Sabia que tinha de assinalar o 25 de Abril no acampamento, porque 'a nossa liberdade é incompleta enquanto não existir liberdade para o povo palestiniano' [citação de um discurso de Nelson Mandela de 1997]. A nossa revolução também só se deu devido ao movimento de libertação dos povos em Angola, Moçambique, Guiné-Bissau. Temos uma dívida que nunca será restituída aos povos que colonizámos, não só pela dor e opressão imperialista que exercemos, mas porque lhes devemos a nossa própria libertação. Encomendei 100 cravos vermelhos e distribuí-os no 25 de Abril, expliquei muitas vezes o que significava. Esses cravos existiram no acampamento até à última madrugada.
A ocupação do campus terminou na madrugada de 10 de Maio.

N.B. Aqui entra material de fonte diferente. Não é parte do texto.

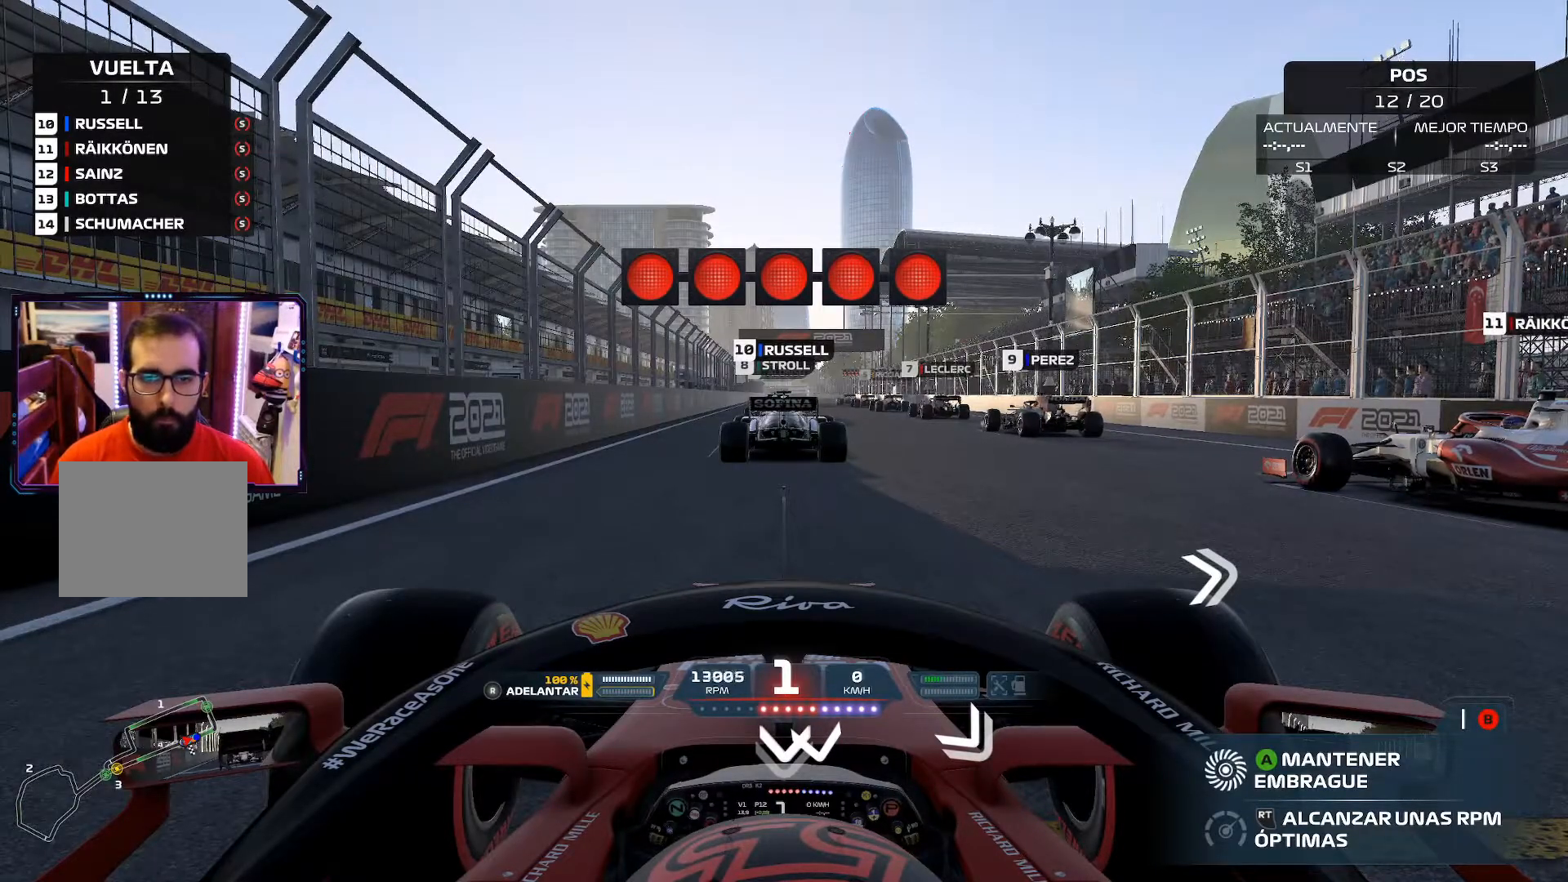
{"buttons": ["A"], "left_stick": "center", "right_stick": "center", "events": []}
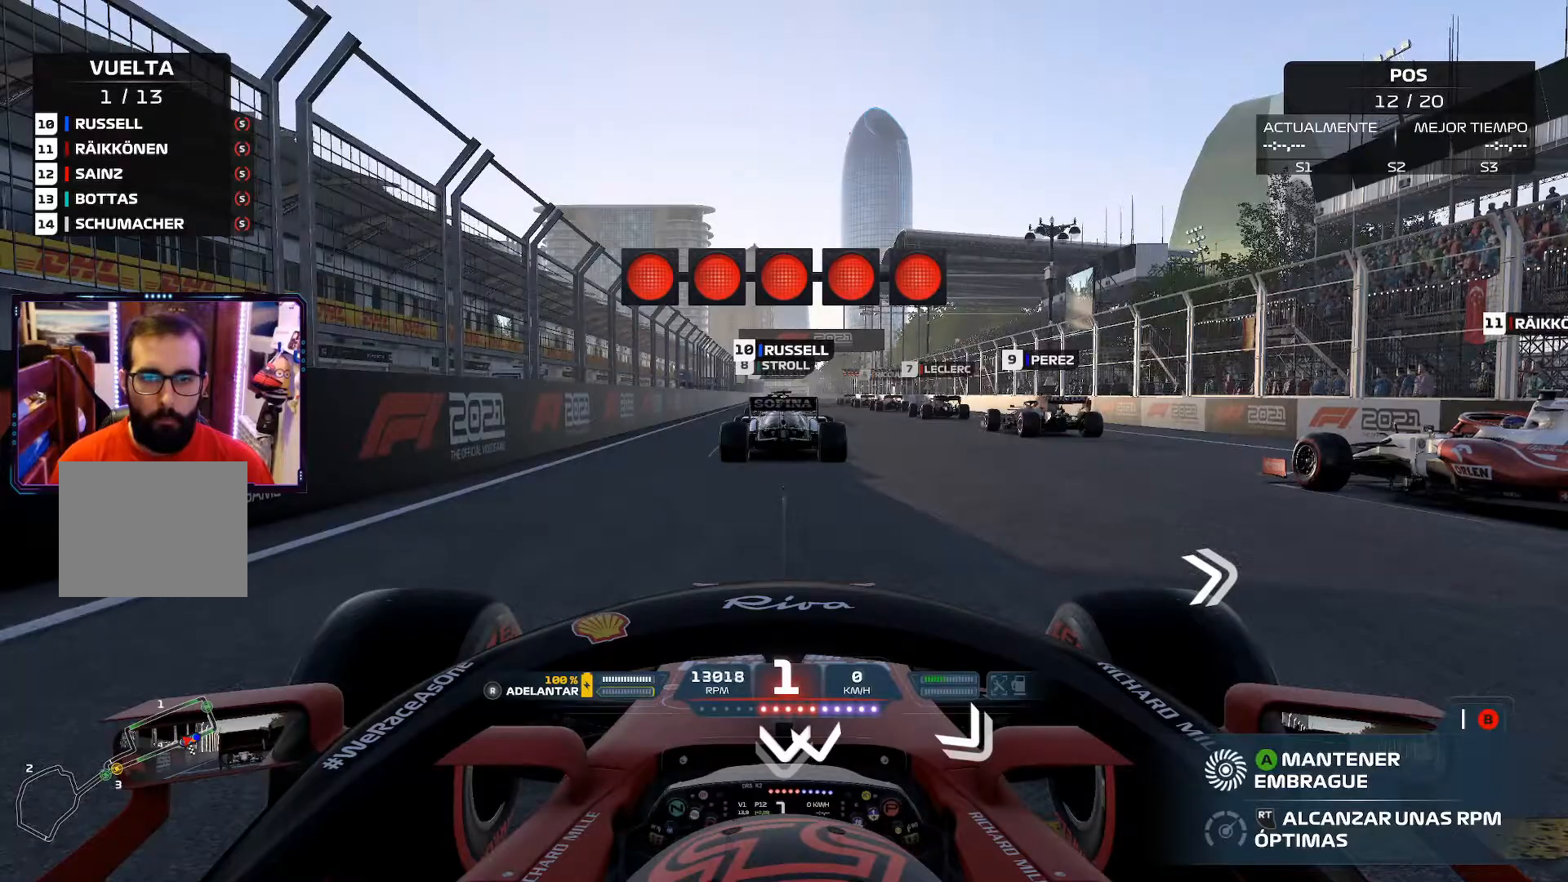
{"buttons": ["A"], "left_stick": "center", "right_stick": "center", "events": []}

Em poucos minutos, a presença policial, que pelas 3h30 era quase nula, tornou-se enorme: polícia do MIT, polícia de Cambridge, corpo de intervenção [ou polícia de choque], polícia estatal [chamados state troopers], bombeiros. Eram cerca de 200 agentes do corpo de intervenção para desmantelar um acampamento de 50 alunos. Às 4h foi dada a primeira ordem de dispersão. Pelas 4h15 já tinham sido detidos dez alunos, acusados de invasão de propriedade. Foi quem ficou para trás, quem fez resistência passiva. Perto das 4h30 já a maior parte da polícia tinha desmobilizado.
O acampamento era apenas uma táctica. Este não é o fim nem o propósito da nossa acção. O nosso propósito é o fim do genocídio do povo palestiniano e do sistema de apartheid do Estado de Israel.”